A Tuskys Supermarket outlet in Nairobi. FILE PHOTO | NMG
isement
Summary
- Supermarket chain Tuskys planned to inject Sh650 million into Nakumatt Holdings in the aborted rescue plans that envisaged a merger of the two companies two years ago.
- Documents from Nakumatt’s administrator PKF Kenya reveals that the cash injection was part of a pact that would have also seen Tuskys pay suppliers on behalf of Nakumatt and offer rental guarantee to cushion the latter from evictions.
- In the end, Tuskys advanced Nakumatt only Sh50 million
Supermarket chain Tuskys planned to inject Sh650 million into
Nakumatt Holdings in the aborted rescue plans that envisaged a merger of
the two companies two years ago.
Documents from
Nakumatt’s administrator PKF Kenya reveals that the cash injection was
part of a pact that would have also seen Tuskys pay suppliers on behalf
of Nakumatt and offer rental guarantee to cushion the latter from
evictions.
In the end, Tuskys advanced Nakumatt only
Sh50 million.
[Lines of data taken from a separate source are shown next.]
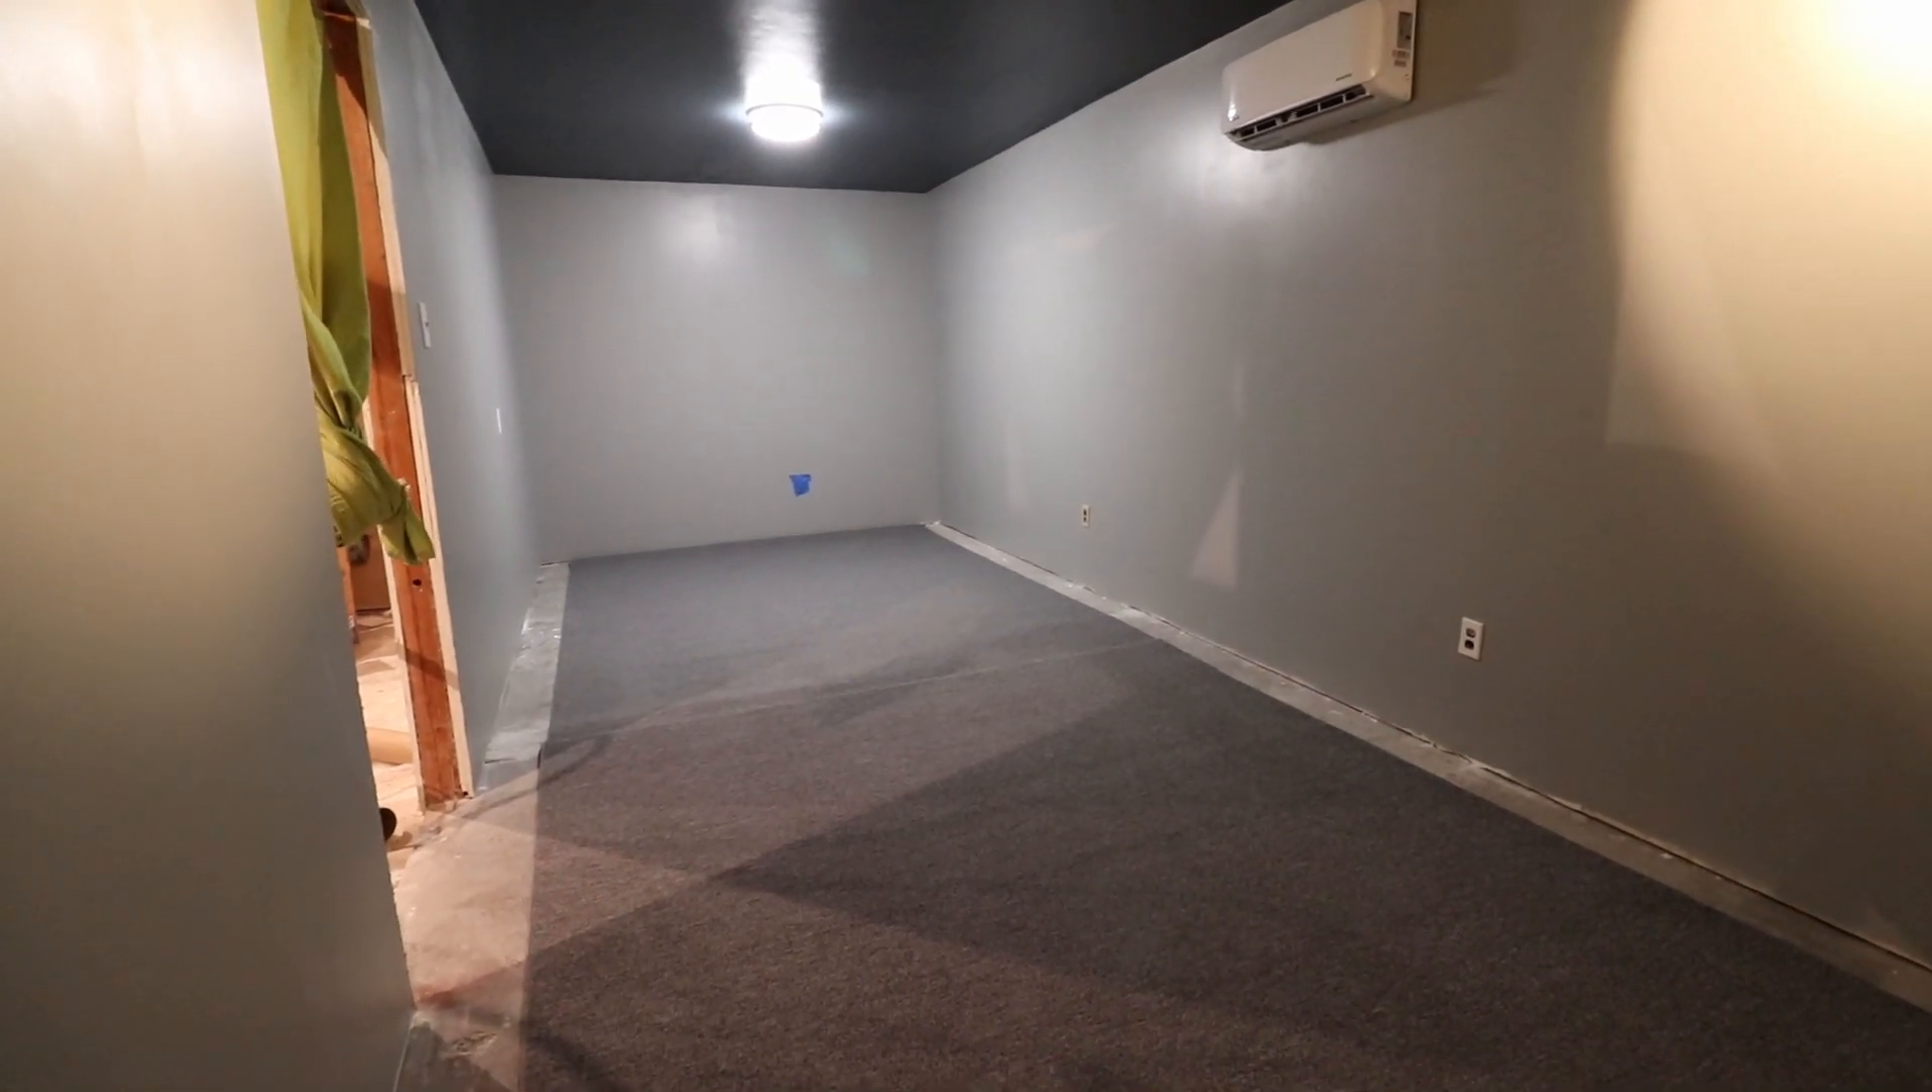So, as you can see, not only did I get the painting done, but I got the lights in, the AC in, and some carpets put down.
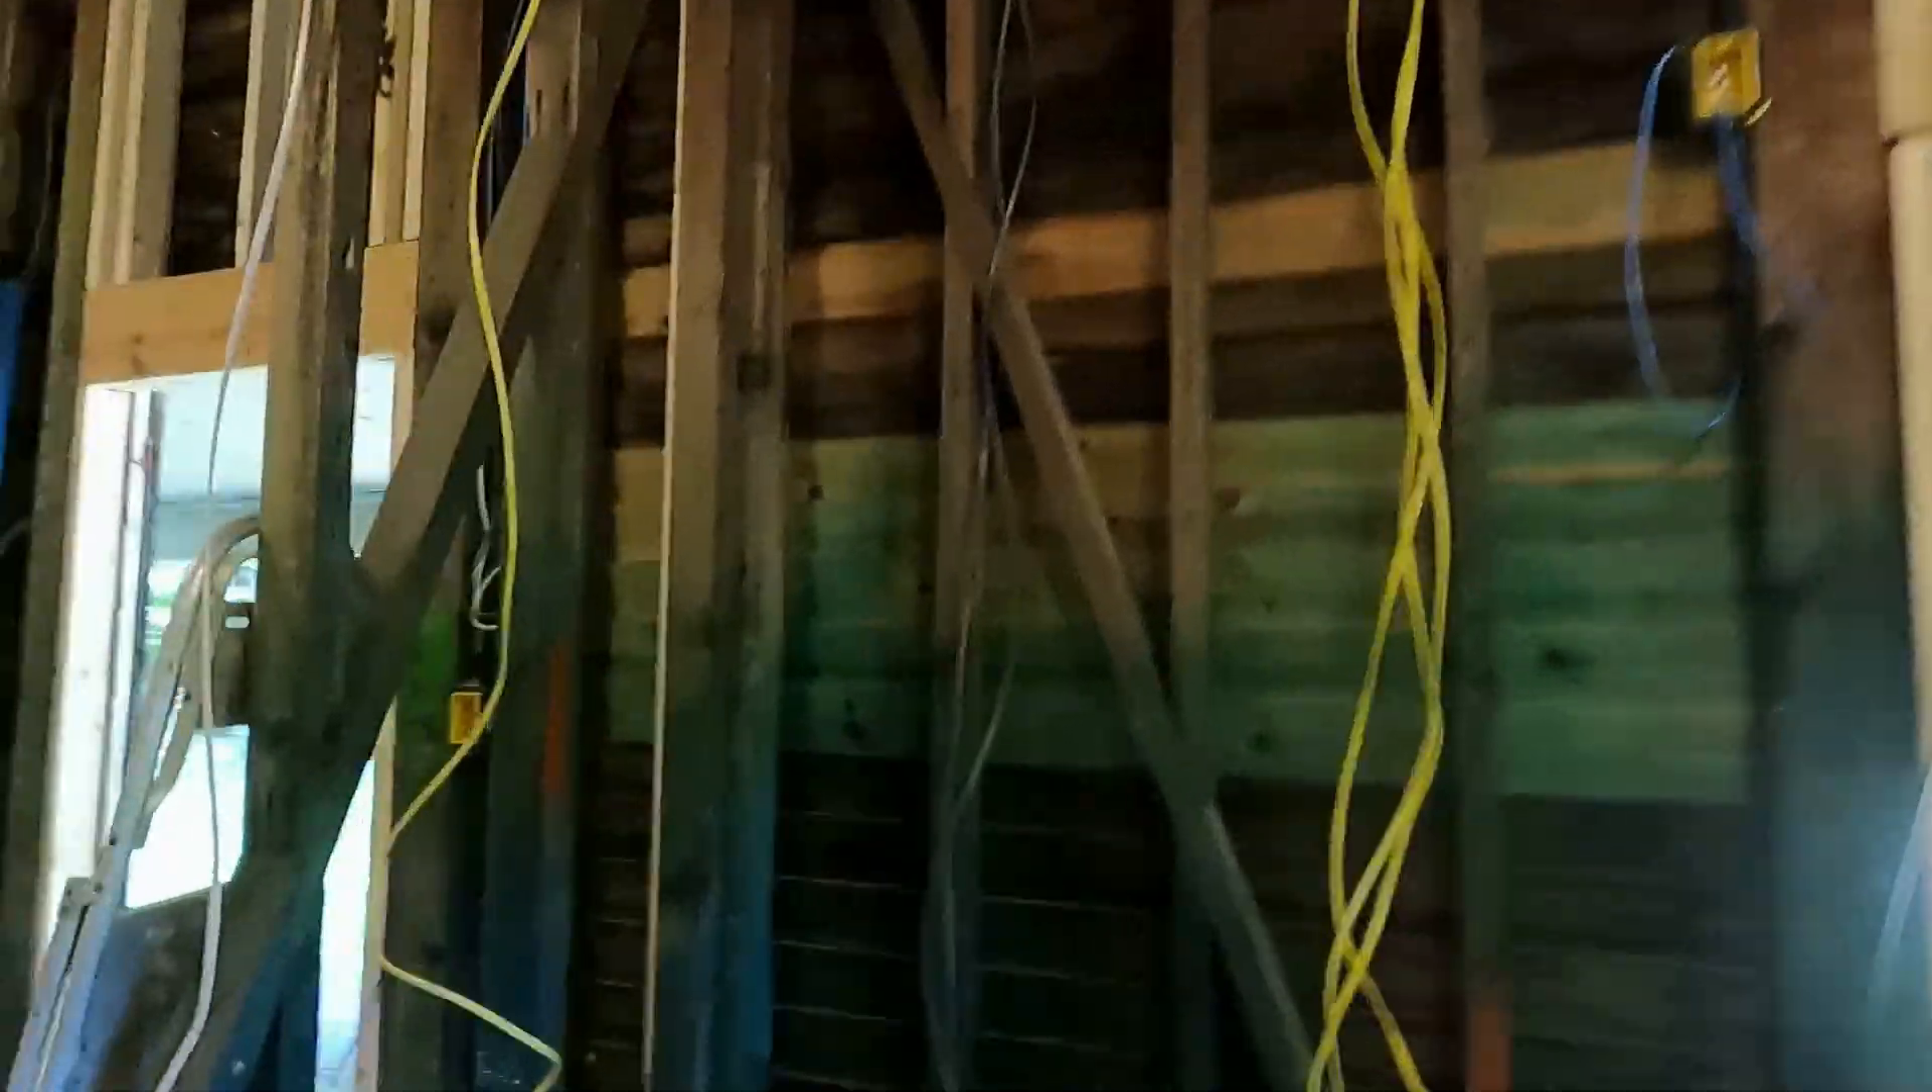So like here in the kitchen, you know, we've got all these wires we ran that are just hanging.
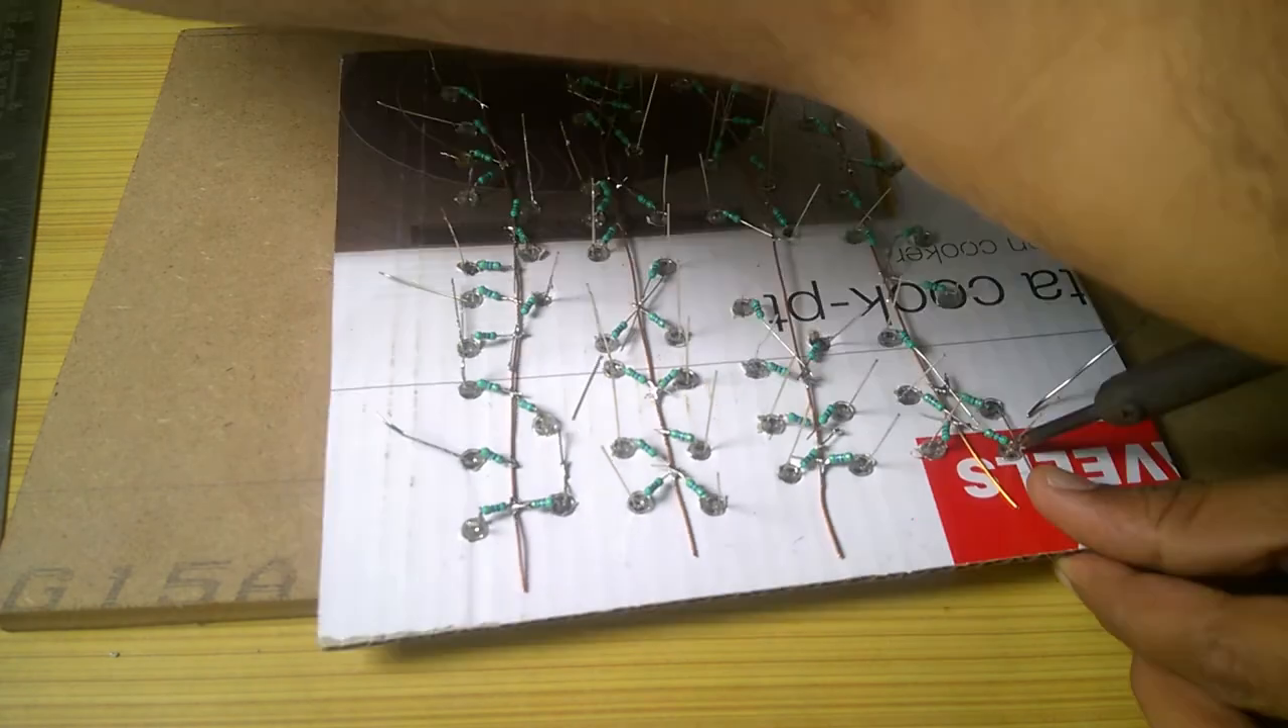Then I pushed the LEDs in the holes keeping the resistor leg close to the copper wire.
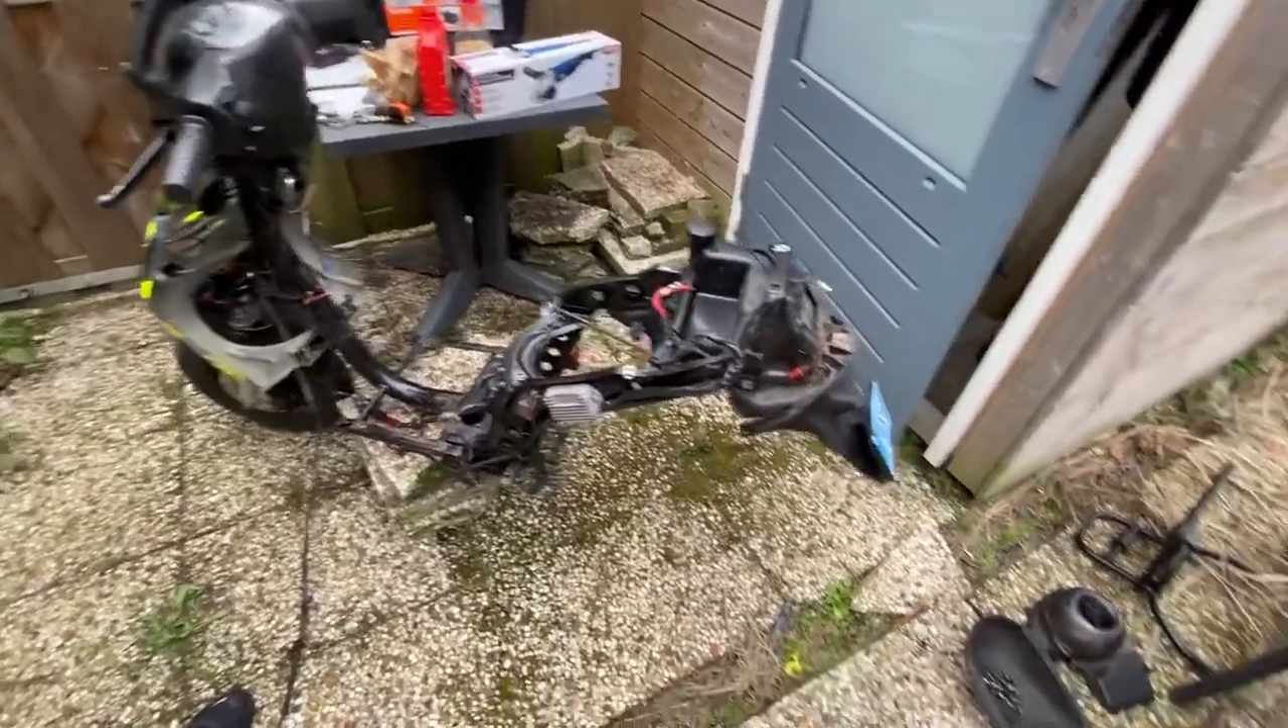Yeah, we just got the engine off there now. See, you got a frame stripped down.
The merger plans, however, failed to materialise after the
Competition Authority of Kenya (CAK) rejected the bid, saying that
providing loans does not amount to a business combination.
Tuskys
subsequently pulled out of the proposed deal, frustrating Nakumatt’s
recovery plans. The decision had great ramifications on Nakumatt’s
recovery plans and events that followed only threw the debt-ridden
retailer deeper into the red.
“Tusker Mattresses
Limited [Tuskys], for reasons best known to them, withdrew their
promised support, this meant that the rental guarantee given to the
landlords was lifted, there were no more supplies from the suppliers as
their supplies were premised on the basis and security that Tusker
mattresses Limited would pay on behalf of Nakumatt Holdings Limited,”
reads part of the report.
“…and it also meant that the demonstrated faith by Tusker
Mattresses Limited of agreeing to inject into the company’s business
Sh650 million was lifted.”
The administrator’s report,
however, shows that Tuskys made a new bid on November 5, 2019 to buy
Nakumatt’s assets at its remaining six branches for Sh70 million.
It was the lowest bid and was vastly surpassed by Naivas Limited which had the highest offer of Sh422.5 million.
The
Sh50 million Tuskys loan represented 1.2 percent of the total Sh4.1
billion cash inflow at Nakumatt in the 22 months. It was the third
largest item after asset sales (Sh185.9 million) and debt collection
(Sh3.9 billion).
The largest cash outflow in the review
period was supplier payments (Sh2.6bn) followed by operating expenses
(Sh799.3m) and landlord payments (Sh586.2m).
The company’s creditors met Tuesday and voted for its liquidation.